The Scott Massacre, coming after the Fort Mims massacre, was a major factor in convincing the United States government that the Red Stick Creeks and their Native American allies must be defeated, beginning the Seminole Wars. It took place at the end of November 1817 near present-day Chattahoochee, Florida. Several hundred Creek (Muscogee) warriors known as Red Sticks, led by Homathlimico, with Josiah Francis in the rear, attacked an American military vessel commanded by Lieutenant Richard W. Scott. The keel boat was heading up the Apalachicola River to supply Camp Crawford on the Flint River in southwest Georgia; the attack was at the confluence of the rivers (Nicolls' Outpost).

Besides the supplies, the boat carried 20 sick soldiers, seven women, four children, and a guard of 20 armed soldiers. After a bloody massacre and scalping, only seven survived, one woman, and six soldiers who escaped by jumping into the river and swimming to the opposite shore, where friendly Creeks helped them reach safety at Camp Crawford on December 2, 1817.

The children were killed by having their heads bashed against the sides of the boat. Scott was killed by having splinters of fatwood driven into his body and set afire, "an excruciating form of execution that had its roots deep in the ancient traditions of the Creek Indians".
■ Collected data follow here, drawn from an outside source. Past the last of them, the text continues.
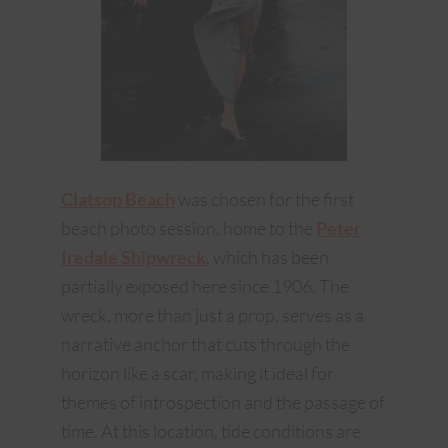
Clatsop Beach
was chosen for the first
beach photo session, home to the
Peter
Iredale Shipwreck
, which has been
partially exposed here since 1906. The
wreck, more than just a prop, serves as a
narrative anchor that cuts through the
horizon like a scar, making it ideal for
themes of introspection and the passage of
time. At this location, tide conditions are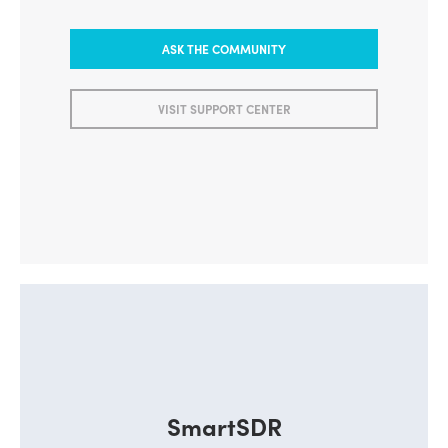
ASK THE COMMUNITY
VISIT SUPPORT CENTER
SmartSDR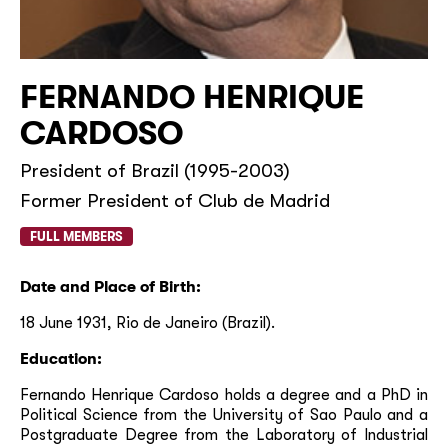
FERNANDO HENRIQUE
CARDOSO
President of Brazil (1995-2003)
Former President of Club de Madrid
FULL MEMBERS
Date and Place of Birth:
18 June 1931, Rio de Janeiro (Brazil).
Education:
Fernando Henrique Cardoso holds a degree and a PhD in
Political Science from the University of Sao Paulo and a
Postgraduate Degree from the Laboratory of Industrial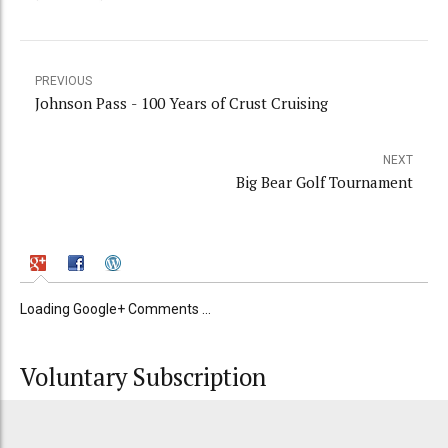
PREVIOUS
Johnson Pass - 100 Years of Crust Cruising
NEXT
Big Bear Golf Tournament
Loading Google+ Comments ...
Voluntary Subscription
News of the massacre was immediately sent by the camp commander, Gen. Edmund P. Gaines, to Secretary of War John C. Calhoun, and Gen. Andrew Jackson. It was reported widely in the American press. "An infuriated President James Monroe directed that General Jackson be ordered to the frontier and that the Seminoles and Red Sticks be punished without regard to whether they were in the United States or Spanish Florida."

This is considered by some historians as one of the earliest engagements of what would become of the First Seminole War. (Note: Because the First Seminole War was not an officially declared war, several other 1816–1818 confrontations have been suggested as the beginning. See Battle of Negro Fort for example.) The attack was soon followed by the Battle of Ocheesee. Camp Crawford was renamed Fort Scott in the boat commander's honor.